The worst thing about the New Year for me is having to have The Conversation. It happens every year.
Me: "We need to talk about money stuff."
Him: "I'm not making enough money and we're poor"
Me: "Well, first off, we're NOT poor"
Him: Stomps off to the other room.
A few hours later....
Me: "Do you want to talk about the money now?"
Him: "Just tell me how much more I have to make"
Me: "Well, there are other options than just trying to make more money"
Him: "We're poor; what does it matter?"
Sometimes I think I should tape-record this conversation because it seems to me that it happens the exact same way about this time every year.
From the very beginning of our marriage, I have always managed the finances. J just doesn't like to be bothered with trivial details like when the light bill is due. In the early years, he took more of an interest in looking at the big picture. But these days he just shows up on Sunday to collect his allowance and that's really all he wants to do with it. Somehow I'm supposed to make magic behind the scenes and do miracles with his paycheck.

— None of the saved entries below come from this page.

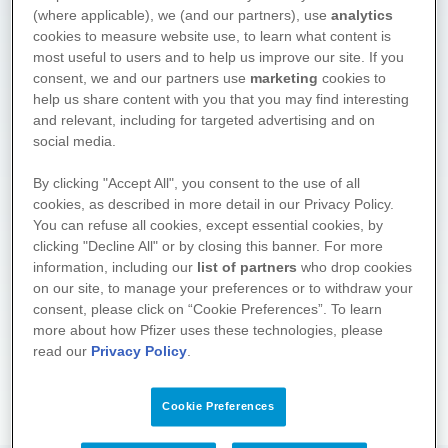
(where applicable), we (and our partners), use
analytics
cookies to measure website use, to learn what content is
most useful to users and to help us improve our site. If you
consent, we and our partners use
marketing
cookies to
help us share content with you that you may find interesting
and relevant, including for targeted advertising and on
social media.
We hope you found what you
By clicking "Accept All", you consent to the use of all
cookies, as described in more detail in our Privacy Policy.
were looking for. Drop by again
You can refuse all cookies, except essential cookies, by
soon! We regularly supplement
clicking "Decline All" or by closing this banner. For more
and update the information on
information, including our
list of partners
who drop cookies
these pages.
on our site, to manage your preferences or to withdraw your
consent, please click on “Cookie Preferences”. To learn
About the project
more about how Pfizer uses these technologies, please
read our
Privacy Policy
.
Cookie Preferences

Anyway, I gave him the bad news that we only have 3 more years before our savings runs out and we'll have to consider other options. He keeps insisting that we're "poor" which really, truly angers me. I mean, we have a nice house (with a mortgage, granted), nice cars (no payments on any of them), an airplane (again, no financing there, just outrageous insurance), and we even have a spot of land on a mountain in Montana (that we're currently trying to sell to finance the savings a bit longer). We have no credit card debt. No debt beyond the mortgage. I think it is an insult to the vast majority of the population of the earth to say that we're "poor".
Glad I got that off my chest. I'm sure tonight we'll both be dreaming numbers. I don't think I'll tell him that I should ovulate any day now and maybe we can add another mouth to feed to the poor-house.